Sramana: So, it’s the usual adoption cycle. I think we’re still at that early adopter phase of these technologies.
Markos: Yes, definitely. People get concerned. They say, “Wait a minute. We don’t want the business being disturbed by all these things.” So, they don’t have to be disturbed, but it’s a case of you need to think about how you implement it. You need to think about under what circumstances do crowd sourced communities work? For what types of requests, what types of support? It’s not for everything, but it’s for some things. People need to take a step back and think about how it would work in their environments.
Sramana: Yes. That’s an interesting point because when you’re doing crowd sourced support in an environment where a business uses customers in the crowd sourced support mode, they don’t really care. They let whichever customer that wants to do it, do it.
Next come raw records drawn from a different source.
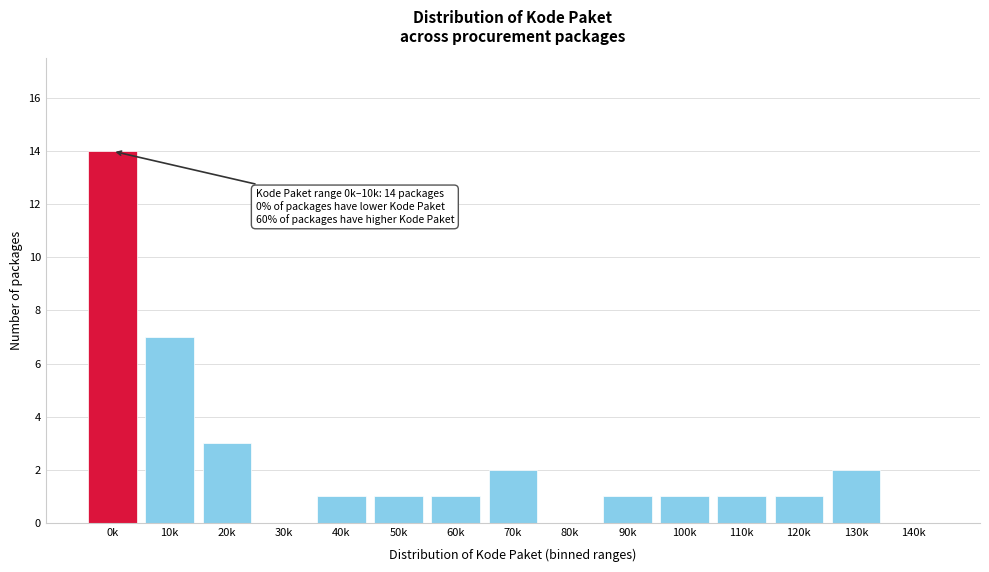

Reading left to right, extract all data points from this chart.

0k=14	10k=7	20k=3	30k=0	40k=1	50k=1	60k=1	70k=2	80k=0	90k=1	100k=1	110k=1	120k=1	130k=2	140k=0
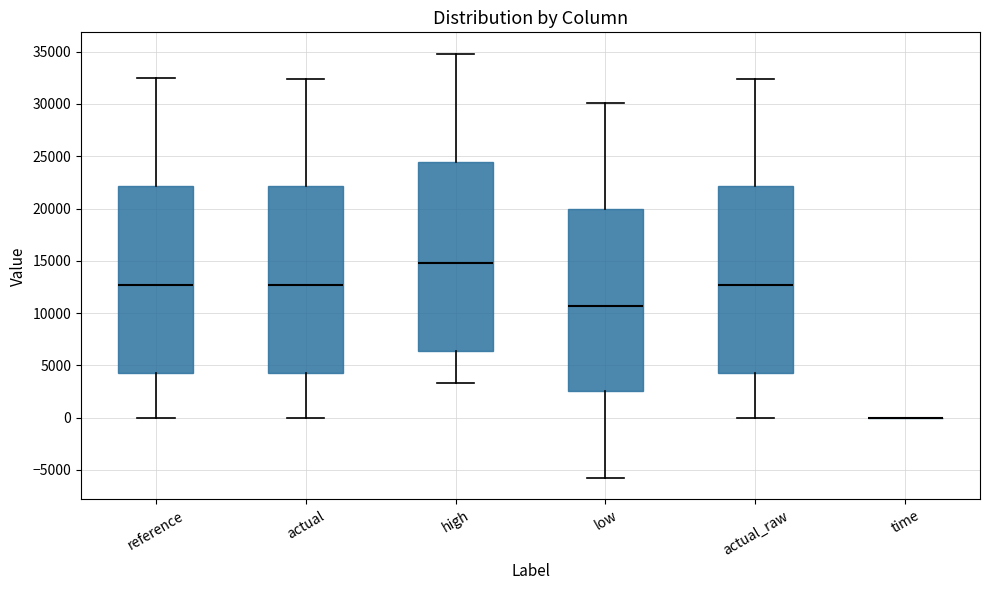

Reading left to right, transcribe this box plot: for each box, give where its median line is, the range the box spans, and where its two whiskers end, as read against the y-axis. The values are not printed on the chart, so give them approximately, as read against the axis.

reference: median 12500, box 4500 to 22000, whiskers 0 to 32500
actual: median 12500, box 4500 to 22000, whiskers 0 to 32500
high: median 15000, box 6500 to 24500, whiskers 3500 to 35000
low: median 10500, box 2500 to 20000, whiskers -6000 to 30000
actual_raw: median 12500, box 4500 to 22000, whiskers 0 to 32500
time: box collapsed to a line at 0, whiskers 0 to 0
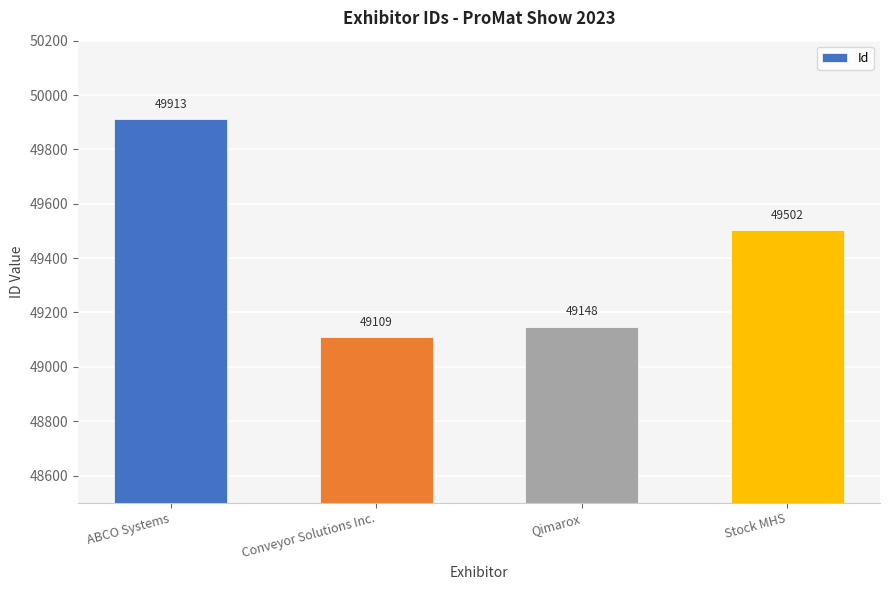

At which label is the value closest to 49511?

Stock MHS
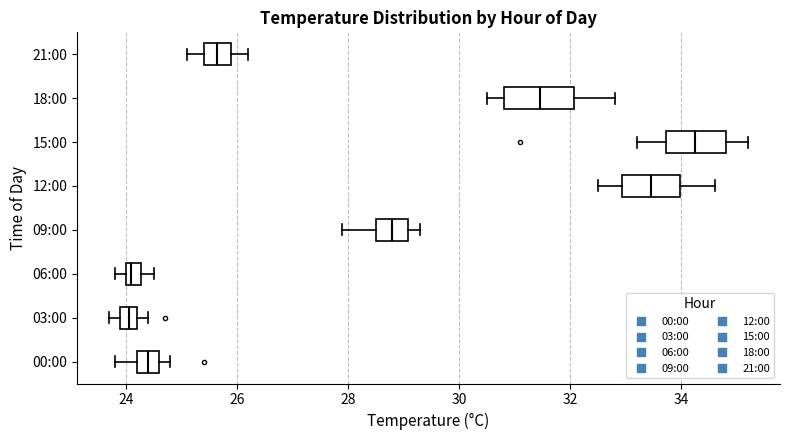

Which box is the widest, from its left edge to its right edge?

18:00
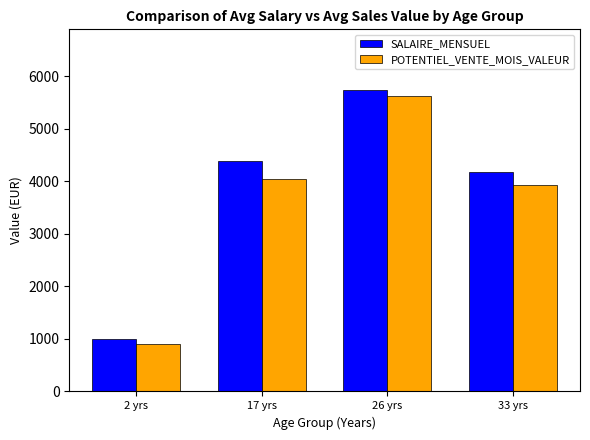

At how many categories does at least one series exceed 2050?

3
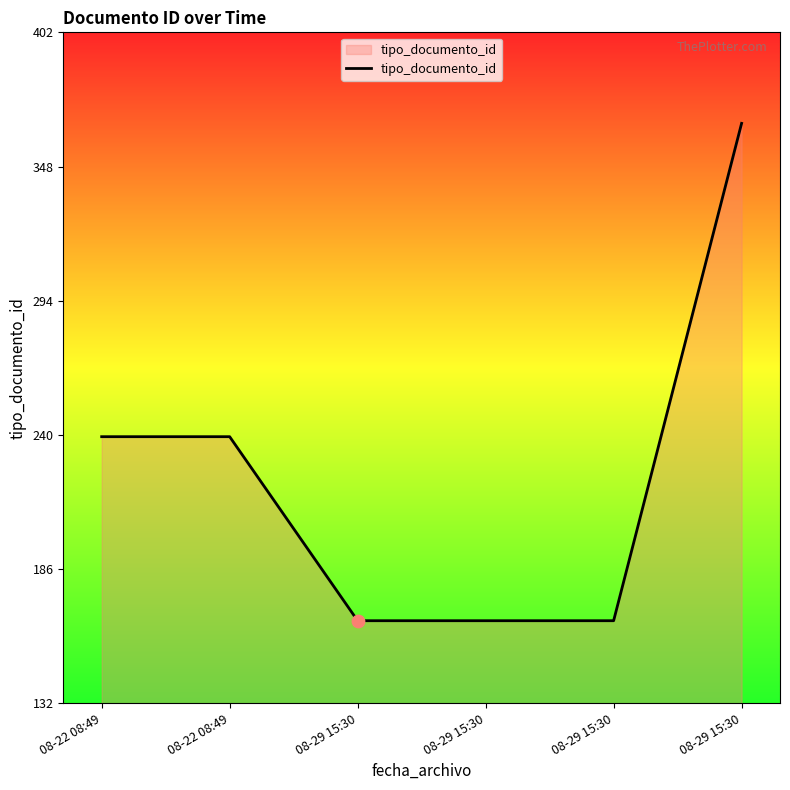

What is the change in value from 08-22 08:49 to 08-29 15:30?

-74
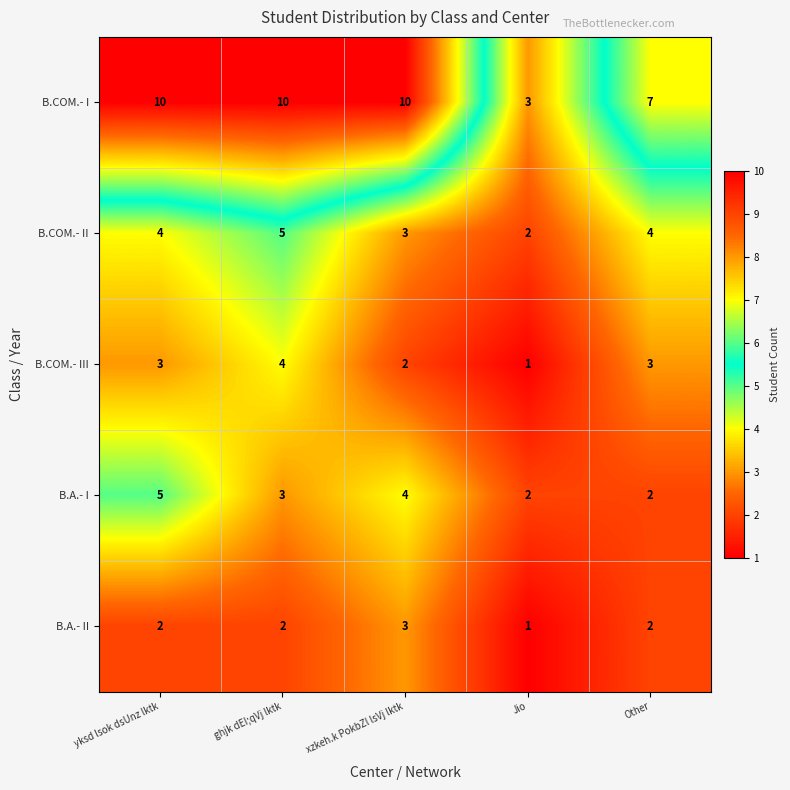

What is the spread (max minus min) of values at Other?

5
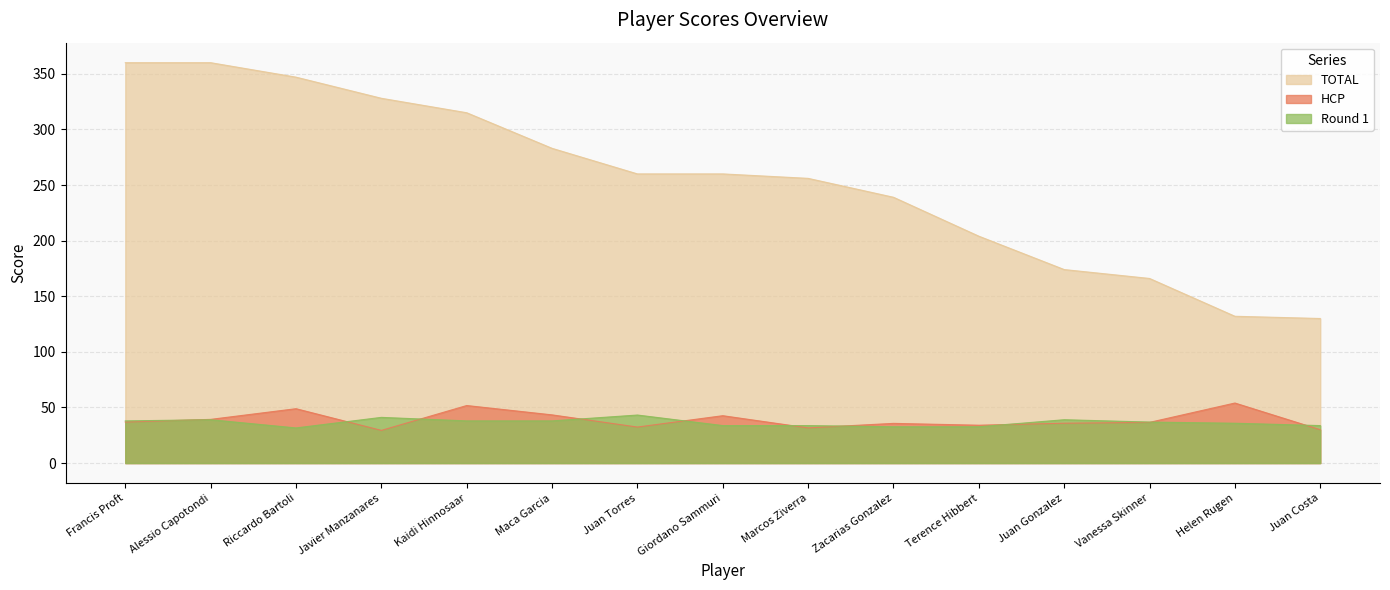

What is the average value of the Round 1 series?

36.5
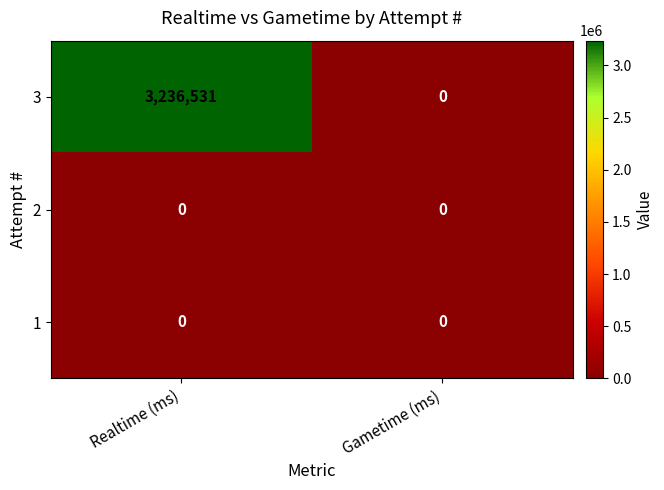

What is the maximum value shown in the chart?

3236531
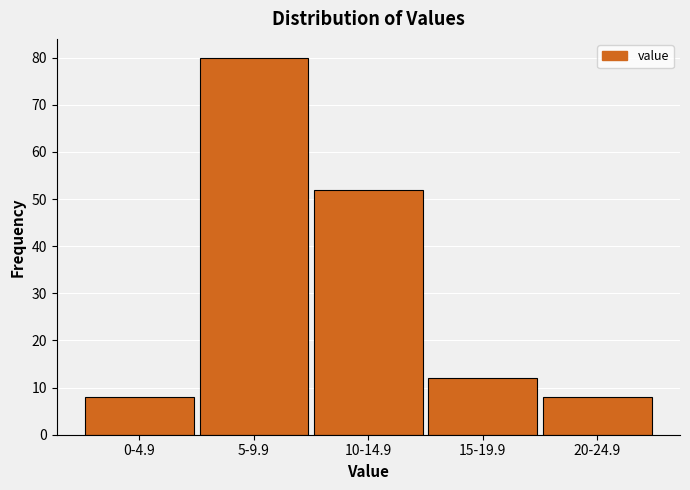

Reading left to right, transcribe all the data shown in this chart.

0-4.9=8	5-9.9=80	10-14.9=52	15-19.9=12	20-24.9=8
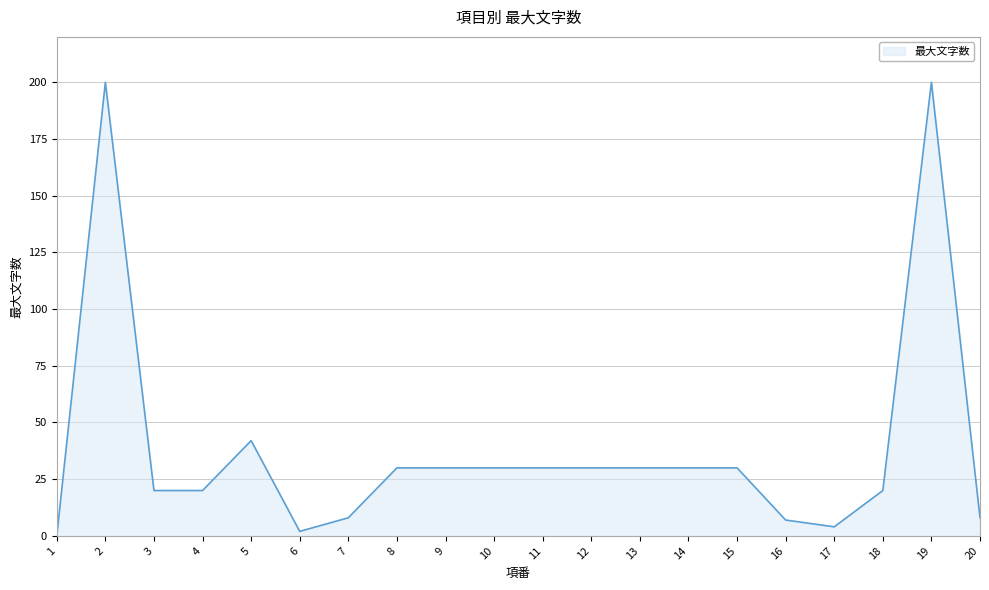

What is the difference between the maximum and minimum values?

200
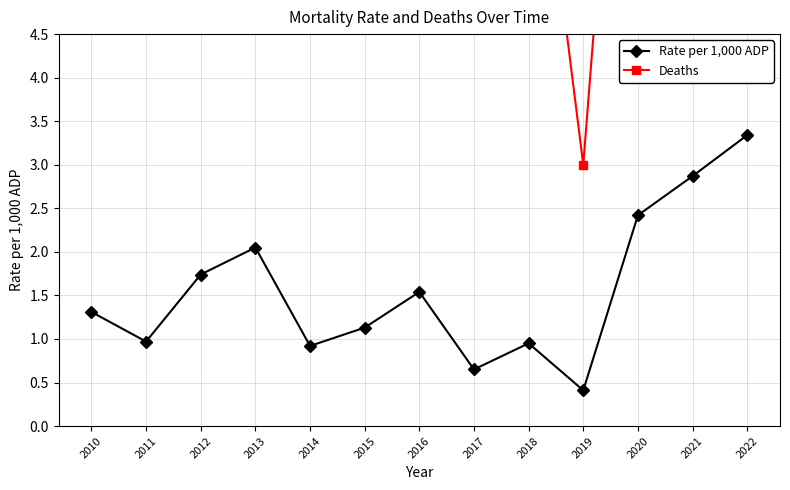

Which series has the widest spread of values?

Deaths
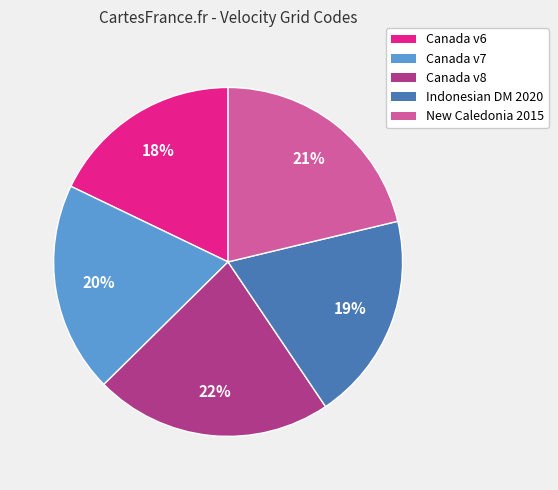

To the nearest percent, what is the difference between the largest and smallest slice percentages?

4%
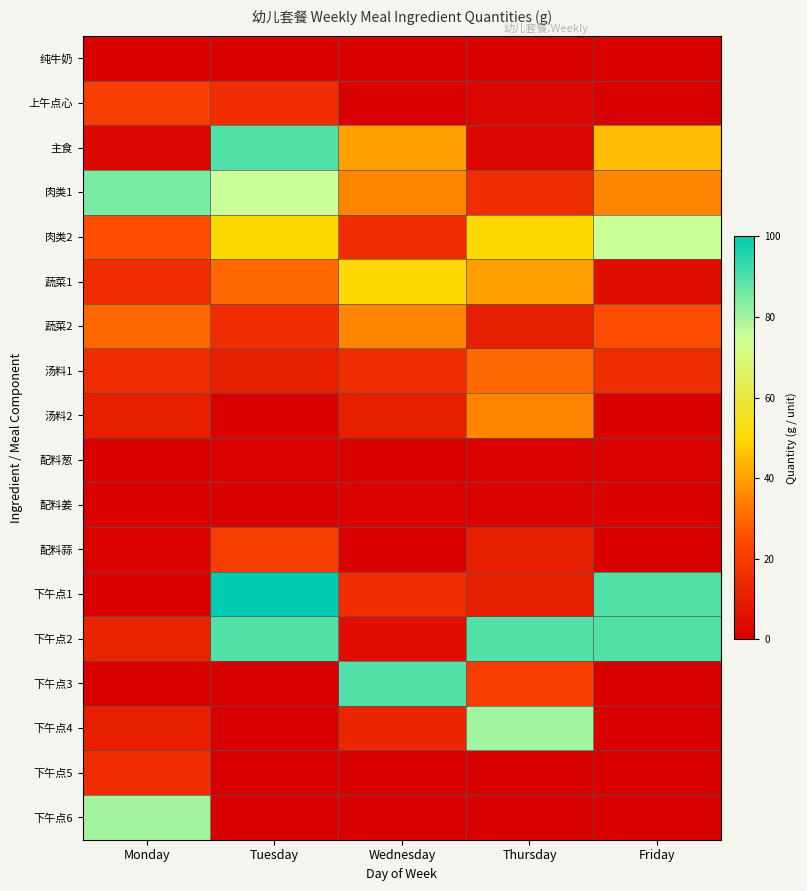

Rank the series by their maximum value, from highest to lowest.

下午点1, 主食, 下午点2, 下午点3, 肉类1, 下午点4, 下午点6, 肉类2, 蔬菜1, 蔬菜2, 汤料2, 汤料1, 上午点心, 配料蒜, 下午点5, 配料葱, 配料姜, 纯牛奶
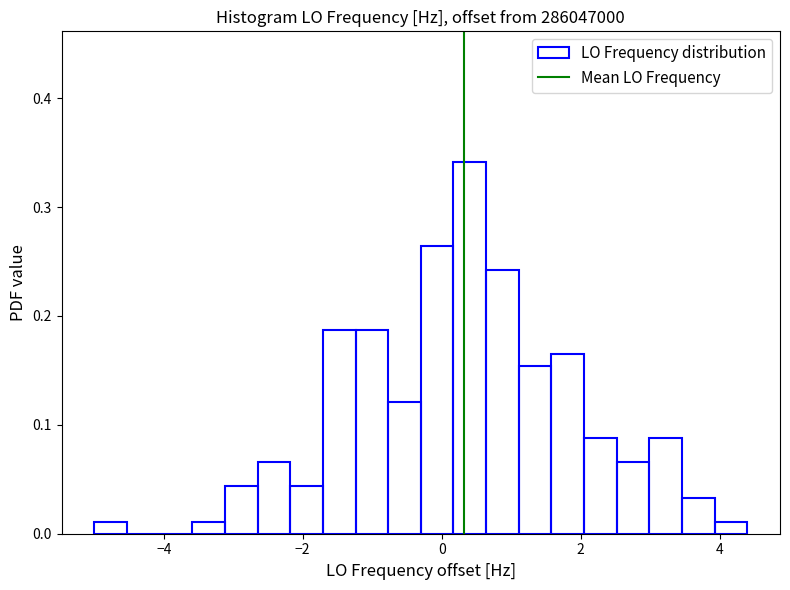

Read against the x-axis, roughly where is the centre of the tallest bar?

0.4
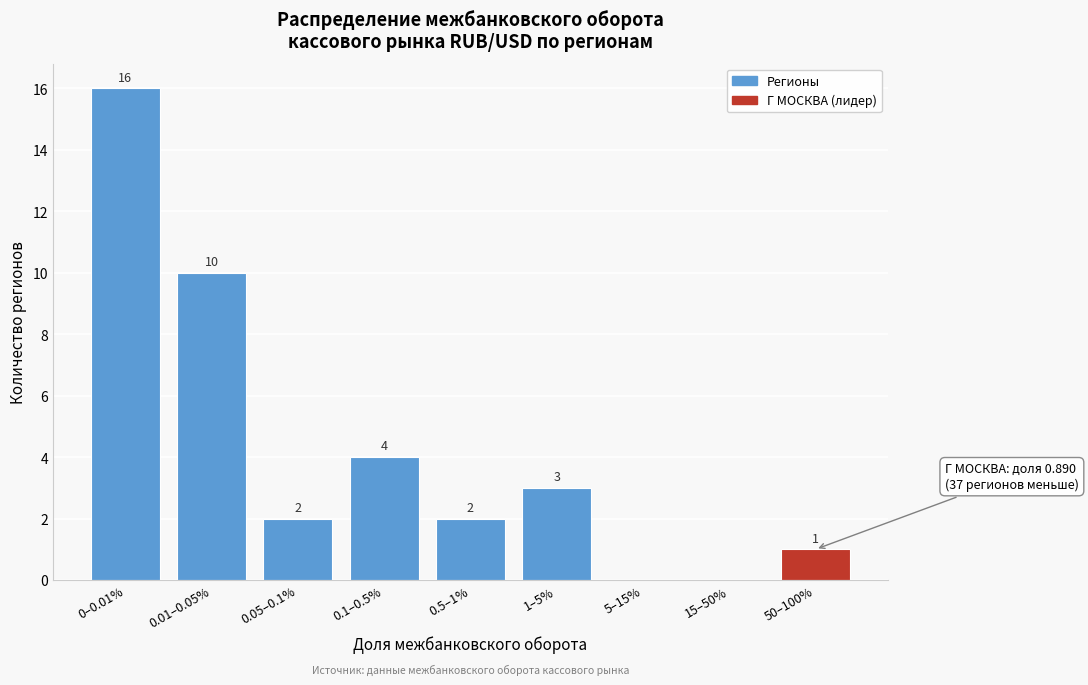

Reading left to right, extract all data points from this chart.

0–0.01%=16	0.01–0.05%=10	0.05–0.1%=2	0.1–0.5%=4	0.5–1%=2	1–5%=3	5–15%=0	15–50%=0	50–100%=1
But in the case of crowd sourced support in an IT business, the business has some decisions and policy calls to make, like how much time do they want business people to spend supporting IT issues?
Markos: Exactly. That becomes a question for what types of issues do you want to be able to be crowd sourced? And which people do you want to allow access to contribute to crowd sourcing? Also, when you’re rolling out any kind of new service like that, what’s the training and education and awareness program that you have around it? You want to get it right from the beginning. There’s more to consider, you’re right.
Sramana: OK. Is there anything else that you’d like to discuss?
Markos: The only other thing that I’d like to talk about is we do integrate with the other social media portals, like Chatter on Salesforce.com, SharePoint, Yammer, Jive and things of that sort. This is more for IT PR. So, if you want to market it, market the services of IT, and you want to communicate things to the business, we have the ability within the system to publish to those social media portals automatically with messages, notifications, updates and things like that.
Sramana: OK. Very good. Thank you for talking to me.
Markos: Thank you. Nice to meet you.